'Kredi büyümesini yüzde 10'lara düşürdük'
Merkez Bankası Başkanı Erdem Başçı, "Yıllıklandırılmış kredi büyüme eğilimi geçen yıl sonundaki yüzde 50'nin üzerindeki seviyelerinden bugün itibariyle yüzde 10'a yakın seviyelere inmiş bulunmaktadır. Mevcut küresel konjonktürde ülkemizi dış şoklara karşı koruyacak en önemli ve önümüzdeki dönemde de sürdürülmesi gereken gelişme budur" dedi.
cumhuriyet.com.tr"Enflasyon Hedeflemesi ve Finansal İstikrar" konulu konferansın açılış konuşmasını yapan Merkez Bankası Başkanı Erdem Başçı, ülke deneyimlerinden çıkardıkları en önemli dersin merkez bankalarının para politikasını oluştururken finansal istikrarı göz ardı etmesinin iktisadi ve sosyal açıdan büyük maliyetlere yol açtığı gerçeği olduğunun altını çizerek, "Nitekim, G20, IMF ve BIS gibi uluslararası platformlarda da güçlü destek bulan bu tespit, para politikası uygulamasına yönelik birçok yeni soruyu ortaya çıkardığı gibi aynı zamanda akademik yazın açısından da yeni bir araştırma gündemini beraberinde getirmiştir" dedi.

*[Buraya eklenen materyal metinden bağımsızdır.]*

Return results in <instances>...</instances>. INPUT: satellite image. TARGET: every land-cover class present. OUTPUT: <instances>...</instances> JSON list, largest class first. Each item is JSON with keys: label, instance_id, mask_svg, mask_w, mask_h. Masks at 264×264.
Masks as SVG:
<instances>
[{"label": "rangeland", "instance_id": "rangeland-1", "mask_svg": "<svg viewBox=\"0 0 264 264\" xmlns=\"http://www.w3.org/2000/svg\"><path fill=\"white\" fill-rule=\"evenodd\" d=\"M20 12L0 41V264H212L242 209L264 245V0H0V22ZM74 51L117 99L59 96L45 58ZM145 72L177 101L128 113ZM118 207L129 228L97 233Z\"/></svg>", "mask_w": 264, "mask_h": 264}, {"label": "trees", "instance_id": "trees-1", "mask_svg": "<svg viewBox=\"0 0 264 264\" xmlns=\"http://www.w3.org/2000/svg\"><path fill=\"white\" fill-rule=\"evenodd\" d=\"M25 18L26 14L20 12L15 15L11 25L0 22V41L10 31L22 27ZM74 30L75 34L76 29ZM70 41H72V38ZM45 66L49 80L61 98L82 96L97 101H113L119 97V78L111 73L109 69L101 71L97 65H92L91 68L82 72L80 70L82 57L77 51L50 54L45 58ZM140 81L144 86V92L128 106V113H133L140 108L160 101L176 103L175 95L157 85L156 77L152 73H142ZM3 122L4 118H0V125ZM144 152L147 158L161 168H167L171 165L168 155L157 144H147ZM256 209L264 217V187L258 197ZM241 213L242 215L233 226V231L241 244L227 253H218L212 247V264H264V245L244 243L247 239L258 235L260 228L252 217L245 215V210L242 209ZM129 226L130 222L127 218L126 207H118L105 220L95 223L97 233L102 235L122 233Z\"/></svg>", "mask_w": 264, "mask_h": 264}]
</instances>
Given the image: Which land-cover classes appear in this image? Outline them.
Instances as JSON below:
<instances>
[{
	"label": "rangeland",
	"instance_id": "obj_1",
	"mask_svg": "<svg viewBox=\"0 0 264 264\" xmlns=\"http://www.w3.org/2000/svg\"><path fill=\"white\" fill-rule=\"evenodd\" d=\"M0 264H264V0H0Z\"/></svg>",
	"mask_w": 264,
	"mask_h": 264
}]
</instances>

'Aşırı kredi genişlemesini önledik'
Konuşmasında kredi genişlemesi ve bununla birlikte ortaya çıkan risklere de değinen Başçı bu konuda şunları söyledi: "Örneğin 2010 yılının son çeyreğinden itibaren bol ve düşük maliyetli yurtdışı finansmanın etkisiyle ortaya çıkan aşırı hızlı kredi genişlemesi bu risklere bir örnek olarak ele alınabilir. Türkiye'de söz konusu riskleri sınırlamak amacıyla politika faizine ilave olarak iki araç daha kullanmaya başladık. Burada memnuniyetle belirtmek isterim ki aşırı hızlı kredi genişlemesi sorununa yönelik olarak aldığımız tedbirler amacına ulaşmıştır. Yıllıklandırılmış kredi büyüme eğilimi geçen yıl sonunda bulunduğu yüzde 50'nin üzerindeki seviyelerden bugün itibariyle yüzde 10'a yakın seviyelere inmiş bulunmaktadır. Mevcut küresel konjonktürde ülkemizi dış şoklara karsı koruyacak en önemli ve önümüzdeki dönemde de sürdürülmesi gereken gelişme budur. Hem enflasyona hem de dış dengeye ilişkin risklerin geçici kalabilmesi kredilerin ulaştığı makul seviyelerde büyümeye devam etmesi sayesinde mümkün olacaktır."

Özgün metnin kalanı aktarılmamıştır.